Although SoFi has grown significantly in the second half of 2024, the stock still remains more than 35% lower than its 2021 peak value. Could the arrival of President-elect Donald Trump help the fintech firm recapture its form to achieve fresh growth in 2025?
"Historically, elections have led to short-term market volatility, but long-term trends typically favour growth regardless of the party in power," notes Maxim Manturov, head of investment research at Freedom24. "In the 2016 election, sectors such as energy, financials, industrials, commodities and small-cap made significant gains following Donald Trump’s victory, fuelled by expectations of pro-growth policies and deregulation."
Manturov's suggestion that optimism surrounding Trump's return could see fintech stocks climb higher due to expectations of a return to his pro-growth policies and prospective deregulation-focused strategies.
"However," Manturov warned, "the current economic landscape is markedly different from 2016, necessitating a reassessment of the investment approach."
Expectations over deregulation and the outsing of Gary Gensler from the SEC have certainly brought more optimism to the fintech landscape. But as the US continues to tussle with inflation, the prospect of Trump's tariffs could impact the cost of living and the ability of consumers to use platforms like SoFi for their wealth management.
Is SoFi a Buy for Investors?
The future appears bright for the fintech landscape, and SoFi has a great opportunity to become a leading industry player like traditional finance giant American Express.

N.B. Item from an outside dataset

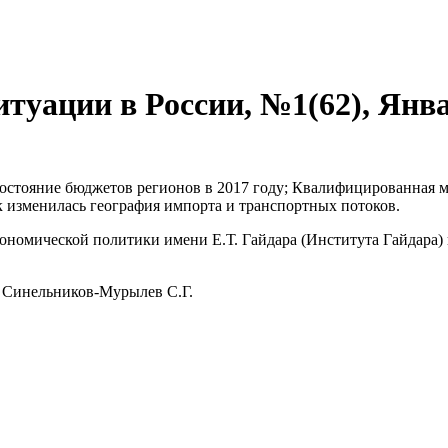
туации в России, №1(62), Янва
остояние бюджетов регионов в 2017 году; Квалифицированная м
 изменилась география импорта и транспортных потоков.
номической политики имени Е.Т. Гайдара (Института Гайдара) 
, Синельников-Мурылев С.Г.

However, the industry is highly competitive and new challengers are emerging all the time in our current market.
Investing in SoFi stock should be punctuated by cautious optimism. The Trump Presidency will be focused on growth but the economic climate may be more inhibitive than his previous term. However, for an innovation-focused fintech like SoFi, there's certainly more room for growth over time.
On the date of publication, Dmytro Spilka did not hold (either directly or indirectly) any positions in the securities mentioned in this article. The opinions expressed in this article are those of the writer. Dmytro Spilka does not intend to make a trade in any of the securities mentioned above in the next 72 hours.